• Aim of the task:
Recast every line of text in the listing as a JSON list of strings, one string per line, with blank lines left out. Omit the pictures from the answer.

Provided records: Begin

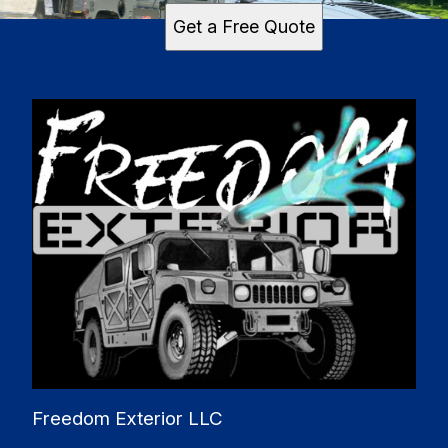
Get a Free Quote
Freedom Exterior LLC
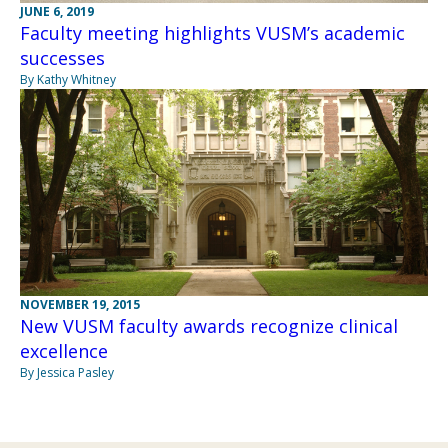
JUNE 6, 2019
Faculty meeting highlights VUSM’s academic
successes
By Kathy Whitney
NOVEMBER 19, 2015
New VUSM faculty awards recognize clinical
excellence
By Jessica Pasley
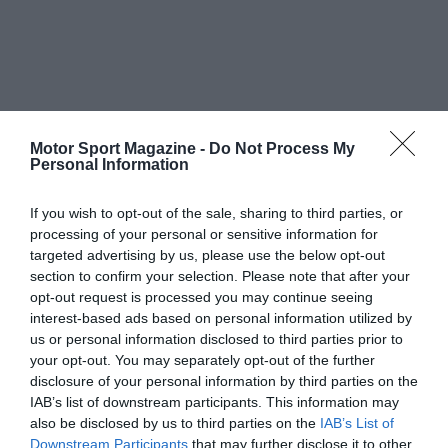
Motor Sport Magazine -
Do Not Process My
Personal Information
If you wish to opt-out of the sale, sharing to third parties, or
processing of your personal or sensitive information for
targeted advertising by us, please use the below opt-out
section to confirm your selection. Please note that after your
opt-out request is processed you may continue seeing
interest-based ads based on personal information utilized by
us or personal information disclosed to third parties prior to
your opt-out. You may separately opt-out of the further
disclosure of your personal information by third parties on the
IAB’s list of downstream participants. This information may
also be disclosed by us to third parties on the
IAB’s List of
Downstream Participants
that may further disclose it to other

Provided records: End

• Solution below:
[
  "Get a Free Quote",
  "Freedom Exterior LLC",
  "JUNE 6, 2019",
  "Faculty meeting highlights VUSM’s academic",
  "successes",
  "By Kathy Whitney",
  "NOVEMBER 19, 2015",
  "New VUSM faculty awards recognize clinical",
  "excellence",
  "By Jessica Pasley",
  "Motor Sport Magazine -",
  "Do Not Process My",
  "Personal Information",
  "If you wish to opt-out of the sale, sharing to third parties, or",
  "processing of your personal or sensitive information for",
  "targeted advertising by us, please use the below opt-out",
  "section to confirm your selection. Please note that after your",
  "opt-out request is processed you may continue seeing",
  "interest-based ads based on personal information utilized by",
  "us or personal information disclosed to third parties prior to",
  "your opt-out. You may separately opt-out of the further",
  "disclosure of your personal information by third parties on the",
  "IAB’s list of downstream participants. This information may",
  "also be disclosed by us to third parties on the",
  "IAB’s List of",
  "Downstream Participants",
  "that may further disclose it to other"
]